In January 2017, all “anti-racist” associations and the Islamist CCIF (Collective Against Islamophobia) sued Georges Bensoussan — an award-winning Jewish French historian, born and raised in Morocco — for racism. He had said on the radio that “in France, in Arab families… anti-Semitism is imbibed with one’s mother’s milk.” He was acquitted, but the prosecutor has filed an appeal.

Against the “Fachosphère”

The fachosphère (combination of “fascist” and “sphere”) is the term that the mainstream media are now calling a collection of websites — such as the Riposte Laïque, Resistance Republicaineand many others — that warn of the dangers of being overrun by radical Islam. Between 2012 and 2017, Riposte Laïque alone was sued “no fewer than 43 times” its editor-in-chief, Pierre Cassen, told Gatestone. This time, the plaintiffs were not only “anti-racist” associations (LDH, SOS-Racisme, le MRAP, la LICRA and Islamist CCIF) — but also the mayor of Paris, Anne Hidalgo; former Interior Minister Bernard Cazeneuve, and various Islamic associations such as L’Aube du Savoir (“Sunrise of Knowledge”), journalists from the mainstream media (Libération, Le Monde), the Ligue de Défense Judiciaire des Musulmans (“Muslim Judicial Defense League”). These libel and racism suits asked for fines from €5,000 to €40,000.

•••••

> _What this task involves_: Transcribe the passage on lawsuits in France from "In January 2017, all" to "filed an appeal.". The rows that follow were drawn from a separate source.

[Stored data entries]
•••••

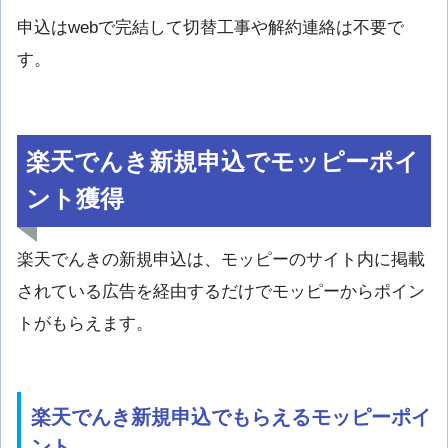
申込はwebで完結して切替工事や解約連絡は不要で
す。
楽天でんき新規申込でモッピーポイ
ント獲得
楽天でんきの新規申込は、モッピーのサイト内に掲載
されている広告を経由するだけでモッピーからポイン
トがもらえます。
楽天でんき新規申込でもらえるモッピーポイ
ント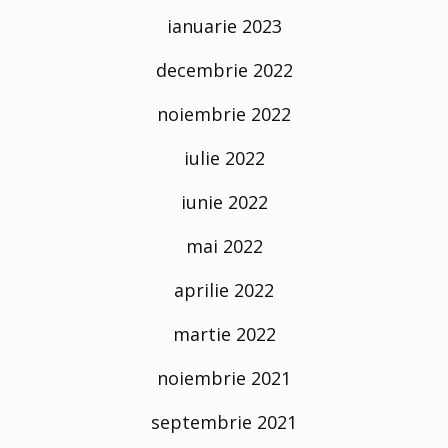
ianuarie 2023
decembrie 2022
noiembrie 2022
iulie 2022
iunie 2022
mai 2022
aprilie 2022
martie 2022
noiembrie 2021
septembrie 2021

•••••

> _Task result_:
In January 2017, all “anti-racist” associations and the Islamist CCIF (Collective Against Islamophobia) sued Georges Bensoussan — an award-winning Jewish French historian, born and raised in Morocco — for racism. He had said on the radio that “in France, in Arab families… anti-Semitism is imbibed with one’s mother’s milk.” He was acquitted, but the prosecutor has filed an appeal.